From the audio, it can be heard that the higher harmonics of the original waveform are actually filtered out by this filter model. As the cutoff frequency decreases, the tone starts sounding more and more like a pure sinusoidal tone, especially when it reaches a cutoff frequency close to the fundamental.
Changing the resonance constant and its impact on the audio was also examined. The
following audio file was generated using the MATLAB script CresSweep.m, which takes in
an audio recording of the Moog sawtooth waveform at 495.44 Hz and passes it through
the Moog lowpass VCF model at different values for resonance constant
(Cres). A constant cutoff frequency of 500 Hz was chosen. The audio contains the original waveform and the filtered waveform at Cres values of 0, 0.2, 0.5, 0.8, and 1.
From the audio, it can be heard that increasing the Cres value seems to provide more energy to the fundamental frequency, which gives a fuller, more pleasing tone.Finally the response of sawtooth waveforms with different fundamental frequencies as they pass through the Moog lowpass VCF model was examined. The following audio file was generated using the MATLAB script InputFreqSweep.m that takes in several audio recordings of Moog sawtooth waveforms and passes it through the Moog lowpass VCF model at a cutoff frequency of 1000 Hz. The audio contains filtered tones that were originally sawtooth waves with fundamental frequencies at: 98.10 Hz, 220.62 Hz, 495.44 Hz, 1.049 kHz, 2.096 kHz, and 6.256 kHz.

* DATA LISTING
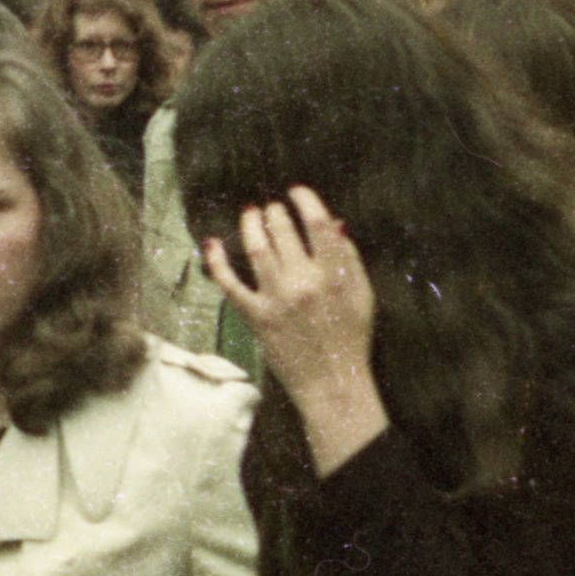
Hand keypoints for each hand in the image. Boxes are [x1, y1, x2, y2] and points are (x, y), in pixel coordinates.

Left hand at [208, 190, 386, 471]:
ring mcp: (276, 299)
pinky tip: (212, 244)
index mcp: (334, 275)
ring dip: (251, 223)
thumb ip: (349, 258)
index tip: (297, 192)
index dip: (305, 200)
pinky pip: (230, 283)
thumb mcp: (363, 295)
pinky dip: (217, 261)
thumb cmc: (352, 338)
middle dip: (276, 212)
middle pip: (283, 230)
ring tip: (251, 213)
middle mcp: (303, 282)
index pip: (317, 223)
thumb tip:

* PARTS OF THE EXERCISE
1. Copy the Moog filter text word for word, between "From the audio, it can be heard that the" and "0.8, and 1.", inclusive.
2. Extend the passage on the Moog lowpass filter, starting after its last sentence.

* RESULTS OF THE TASKS
1.
From the audio, it can be heard that the higher harmonics of the original waveform are actually filtered out by this filter model. As the cutoff frequency decreases, the tone starts sounding more and more like a pure sinusoidal tone, especially when it reaches a cutoff frequency close to the fundamental.
Changing the resonance constant and its impact on the audio was also examined. The
following audio file was generated using the MATLAB script CresSweep.m, which takes in
an audio recording of the Moog sawtooth waveform at 495.44 Hz and passes it through
the Moog lowpass VCF model at different values for resonance constant
(Cres). A constant cutoff frequency of 500 Hz was chosen. The audio contains the original waveform and the filtered waveform at Cres values of 0, 0.2, 0.5, 0.8, and 1.

2.
The audio generated behaved as expected. The harmonics above 1000 Hz are effectively attenuated, because the sounds produced are a lot less grating than your typical sawtooth waveform. The lower frequency waveforms produced more interesting timbres than the ones near the resonant frequency, but this is because they have several harmonics, where as the waveform near the cutoff effectively only has the fundamental.
The ultimate test to see if this is an effective model would be to compare the generated waveforms with actual recorded waveforms of the Moog lowpass VCF with similar settings. Unfortunately, recordings like this are not widely available and access to a Moog synthesizer or recording equipment necessary to produce this was unavailable. This is an area where more study would be required. Further improvements to this would be to implement a real time version of this model, as well as model other components of a Moog synthesizer, to provide a real time virtual analog synthesizer in a software environment.
In conclusion, an implementation of Välimäki and Huovilainen’s model of the Moog lowpass VCF was made using MATLAB. The implementation produced frequency responses that were as expected and that were quite similar to what the literature has shown about the Moog lowpass VCF in continuous time. This was shown both graphically and with audio examples. To really test the capabilities of this implementation, a comparison between an actual recording from a Moog synthesizer and the model’s output would be necessary. Further study would be require to complete this task.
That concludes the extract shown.